Exercise »
Reproduce the write-up on CVE-2025-5379 in full, word for word.

Excerpted passage »
○ ○ ○ ○ ○

CVE-2025-5379 is a vulnerability identified in the NuCom NC-WR744G router, specifically version 8.5.5 Build 20200530.307. The issue arises from hard-coded credentials embedded within the Console Application component of the device's firmware. The vulnerability is triggered by manipulation of certain arguments, namely CMCCAdmin, useradmin, and CUAdmin, which correspond to privileged user accounts. Because these credentials are hard-coded and cannot be changed by the end user, an attacker can remotely exploit this flaw without requiring authentication or user interaction. The vulnerability allows an attacker to gain unauthorized access to the device's administrative interface, potentially enabling full control over the router. This could lead to interception or manipulation of network traffic, deployment of malicious configurations, or pivoting to other devices within the network. The vendor NuCom was notified early but has not responded or issued a patch, leaving the vulnerability unmitigated. The CVSS 4.0 base score is 5.3, indicating a medium severity level. The vector indicates network attack vector (AV:N), low attack complexity (AC:L), no privileges required (PR:L - low privileges, but in this context likely means no prior authentication), no user interaction (UI:N), and low impact on confidentiality (VC:L), with no impact on integrity or availability. Despite the medium rating, the presence of hard-coded credentials accessible remotely is a significant security risk, especially in network infrastructure devices like routers that serve as gateways for enterprise networks.

For European organizations, exploitation of this vulnerability could have serious consequences. The NC-WR744G router is used in various small to medium enterprise and possibly some industrial environments. Unauthorized access to the router could allow attackers to intercept sensitive communications, redirect traffic to malicious sites, or establish persistent footholds within corporate networks. This could lead to data breaches, intellectual property theft, or disruption of business operations. Given the router's role in network connectivity, attackers could also launch further attacks against internal systems. The lack of vendor response and patch availability increases the risk exposure. Organizations relying on this device may face compliance issues with GDPR if personal data confidentiality is compromised. Additionally, critical infrastructure sectors using these routers could experience operational disruptions. The medium CVSS score may underestimate the real-world risk due to the nature of hard-coded credentials enabling easy unauthorized access.

○ ○ ○ ○ ○

(Stored data)
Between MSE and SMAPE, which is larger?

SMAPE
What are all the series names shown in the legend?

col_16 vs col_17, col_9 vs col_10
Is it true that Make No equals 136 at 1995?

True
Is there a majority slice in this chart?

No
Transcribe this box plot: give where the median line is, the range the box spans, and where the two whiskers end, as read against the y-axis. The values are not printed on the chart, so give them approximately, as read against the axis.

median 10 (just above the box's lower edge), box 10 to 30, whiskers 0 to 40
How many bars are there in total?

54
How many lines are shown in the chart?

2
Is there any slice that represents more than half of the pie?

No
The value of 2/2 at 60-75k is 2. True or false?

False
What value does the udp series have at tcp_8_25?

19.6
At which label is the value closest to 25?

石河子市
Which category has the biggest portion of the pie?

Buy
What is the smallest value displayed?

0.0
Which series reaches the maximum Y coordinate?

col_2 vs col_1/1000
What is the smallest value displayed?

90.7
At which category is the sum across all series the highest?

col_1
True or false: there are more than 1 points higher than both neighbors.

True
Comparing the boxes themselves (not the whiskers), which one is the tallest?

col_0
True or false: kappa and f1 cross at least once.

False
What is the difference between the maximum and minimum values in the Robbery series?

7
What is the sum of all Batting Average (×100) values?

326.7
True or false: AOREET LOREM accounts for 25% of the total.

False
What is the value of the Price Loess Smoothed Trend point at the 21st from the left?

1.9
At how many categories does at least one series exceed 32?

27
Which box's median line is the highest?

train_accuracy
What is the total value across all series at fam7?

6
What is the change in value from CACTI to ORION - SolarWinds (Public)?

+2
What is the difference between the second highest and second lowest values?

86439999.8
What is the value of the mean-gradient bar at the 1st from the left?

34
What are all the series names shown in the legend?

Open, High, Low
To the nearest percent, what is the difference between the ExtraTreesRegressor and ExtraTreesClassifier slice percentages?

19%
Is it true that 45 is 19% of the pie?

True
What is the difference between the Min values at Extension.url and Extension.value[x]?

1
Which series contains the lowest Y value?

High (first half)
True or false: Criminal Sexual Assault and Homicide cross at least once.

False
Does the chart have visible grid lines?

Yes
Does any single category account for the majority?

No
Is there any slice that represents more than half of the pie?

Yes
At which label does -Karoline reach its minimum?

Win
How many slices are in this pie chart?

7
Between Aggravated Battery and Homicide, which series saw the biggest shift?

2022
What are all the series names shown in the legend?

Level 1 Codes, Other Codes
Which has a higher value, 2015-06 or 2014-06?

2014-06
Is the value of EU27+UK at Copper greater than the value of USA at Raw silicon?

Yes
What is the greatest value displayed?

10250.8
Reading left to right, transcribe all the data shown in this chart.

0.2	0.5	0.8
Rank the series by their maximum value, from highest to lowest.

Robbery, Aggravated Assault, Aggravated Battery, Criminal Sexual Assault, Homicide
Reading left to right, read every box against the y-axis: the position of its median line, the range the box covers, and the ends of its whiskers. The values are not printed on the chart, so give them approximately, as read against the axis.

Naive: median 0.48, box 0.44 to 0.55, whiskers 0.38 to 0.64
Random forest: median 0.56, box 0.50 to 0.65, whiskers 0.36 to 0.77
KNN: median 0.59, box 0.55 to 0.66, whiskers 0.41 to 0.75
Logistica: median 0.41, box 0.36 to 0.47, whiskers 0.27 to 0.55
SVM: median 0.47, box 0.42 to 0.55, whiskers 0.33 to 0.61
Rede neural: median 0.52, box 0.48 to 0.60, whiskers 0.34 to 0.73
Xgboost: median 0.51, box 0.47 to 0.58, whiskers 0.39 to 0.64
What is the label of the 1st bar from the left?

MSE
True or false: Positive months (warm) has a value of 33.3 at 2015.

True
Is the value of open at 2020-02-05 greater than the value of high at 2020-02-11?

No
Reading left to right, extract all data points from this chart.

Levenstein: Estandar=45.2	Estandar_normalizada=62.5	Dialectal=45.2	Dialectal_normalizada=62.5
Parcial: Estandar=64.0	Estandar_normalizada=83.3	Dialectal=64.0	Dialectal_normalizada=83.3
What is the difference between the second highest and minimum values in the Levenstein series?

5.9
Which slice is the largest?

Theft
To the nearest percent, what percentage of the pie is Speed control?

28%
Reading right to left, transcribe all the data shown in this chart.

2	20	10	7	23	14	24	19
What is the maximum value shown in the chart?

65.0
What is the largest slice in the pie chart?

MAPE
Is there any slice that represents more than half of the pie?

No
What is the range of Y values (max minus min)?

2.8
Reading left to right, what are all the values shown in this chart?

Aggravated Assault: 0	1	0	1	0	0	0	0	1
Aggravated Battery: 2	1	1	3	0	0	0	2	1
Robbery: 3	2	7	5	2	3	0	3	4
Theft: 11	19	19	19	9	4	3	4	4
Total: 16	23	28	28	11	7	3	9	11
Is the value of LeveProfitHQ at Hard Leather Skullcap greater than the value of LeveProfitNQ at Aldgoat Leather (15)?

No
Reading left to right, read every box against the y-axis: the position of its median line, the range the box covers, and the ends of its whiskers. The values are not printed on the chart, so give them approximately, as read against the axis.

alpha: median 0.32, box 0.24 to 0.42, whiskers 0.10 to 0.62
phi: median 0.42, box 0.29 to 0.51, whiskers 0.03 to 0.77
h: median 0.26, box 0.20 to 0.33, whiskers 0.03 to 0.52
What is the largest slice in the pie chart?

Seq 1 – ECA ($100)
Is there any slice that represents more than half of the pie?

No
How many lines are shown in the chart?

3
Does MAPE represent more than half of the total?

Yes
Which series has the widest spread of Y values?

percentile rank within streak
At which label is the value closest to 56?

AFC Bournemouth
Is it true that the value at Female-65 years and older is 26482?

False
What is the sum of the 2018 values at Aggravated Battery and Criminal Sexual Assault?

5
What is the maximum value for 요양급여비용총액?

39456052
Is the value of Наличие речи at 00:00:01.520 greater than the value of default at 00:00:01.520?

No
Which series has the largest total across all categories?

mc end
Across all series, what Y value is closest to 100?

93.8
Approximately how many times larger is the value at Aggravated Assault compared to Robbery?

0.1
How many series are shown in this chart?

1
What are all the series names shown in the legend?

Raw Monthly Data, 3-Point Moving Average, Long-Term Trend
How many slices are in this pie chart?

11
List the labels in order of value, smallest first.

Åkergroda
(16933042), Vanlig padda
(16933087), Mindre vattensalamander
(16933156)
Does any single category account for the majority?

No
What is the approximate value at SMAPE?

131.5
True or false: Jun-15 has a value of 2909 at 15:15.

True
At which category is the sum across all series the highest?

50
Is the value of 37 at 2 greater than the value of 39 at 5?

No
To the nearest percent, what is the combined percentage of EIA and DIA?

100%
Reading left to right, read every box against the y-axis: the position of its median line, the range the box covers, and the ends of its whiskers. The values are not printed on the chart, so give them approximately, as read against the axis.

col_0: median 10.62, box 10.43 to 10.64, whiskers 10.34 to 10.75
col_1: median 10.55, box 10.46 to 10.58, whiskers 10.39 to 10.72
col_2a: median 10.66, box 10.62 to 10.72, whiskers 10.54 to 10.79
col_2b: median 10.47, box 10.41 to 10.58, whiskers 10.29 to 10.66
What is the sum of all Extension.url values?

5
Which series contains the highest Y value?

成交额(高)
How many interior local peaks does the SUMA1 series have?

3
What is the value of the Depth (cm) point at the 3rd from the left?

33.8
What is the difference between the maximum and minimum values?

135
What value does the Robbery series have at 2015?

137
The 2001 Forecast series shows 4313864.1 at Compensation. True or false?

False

○ ○ ○ ○ ○

Solution to this task »
CVE-2025-5379 is a vulnerability identified in the NuCom NC-WR744G router, specifically version 8.5.5 Build 20200530.307. The issue arises from hard-coded credentials embedded within the Console Application component of the device's firmware. The vulnerability is triggered by manipulation of certain arguments, namely CMCCAdmin, useradmin, and CUAdmin, which correspond to privileged user accounts. Because these credentials are hard-coded and cannot be changed by the end user, an attacker can remotely exploit this flaw without requiring authentication or user interaction. The vulnerability allows an attacker to gain unauthorized access to the device's administrative interface, potentially enabling full control over the router. This could lead to interception or manipulation of network traffic, deployment of malicious configurations, or pivoting to other devices within the network. The vendor NuCom was notified early but has not responded or issued a patch, leaving the vulnerability unmitigated. The CVSS 4.0 base score is 5.3, indicating a medium severity level. The vector indicates network attack vector (AV:N), low attack complexity (AC:L), no privileges required (PR:L - low privileges, but in this context likely means no prior authentication), no user interaction (UI:N), and low impact on confidentiality (VC:L), with no impact on integrity or availability. Despite the medium rating, the presence of hard-coded credentials accessible remotely is a significant security risk, especially in network infrastructure devices like routers that serve as gateways for enterprise networks.

For European organizations, exploitation of this vulnerability could have serious consequences. The NC-WR744G router is used in various small to medium enterprise and possibly some industrial environments. Unauthorized access to the router could allow attackers to intercept sensitive communications, redirect traffic to malicious sites, or establish persistent footholds within corporate networks. This could lead to data breaches, intellectual property theft, or disruption of business operations. Given the router's role in network connectivity, attackers could also launch further attacks against internal systems. The lack of vendor response and patch availability increases the risk exposure. Organizations relying on this device may face compliance issues with GDPR if personal data confidentiality is compromised. Additionally, critical infrastructure sectors using these routers could experience operational disruptions. The medium CVSS score may underestimate the real-world risk due to the nature of hard-coded credentials enabling easy unauthorized access.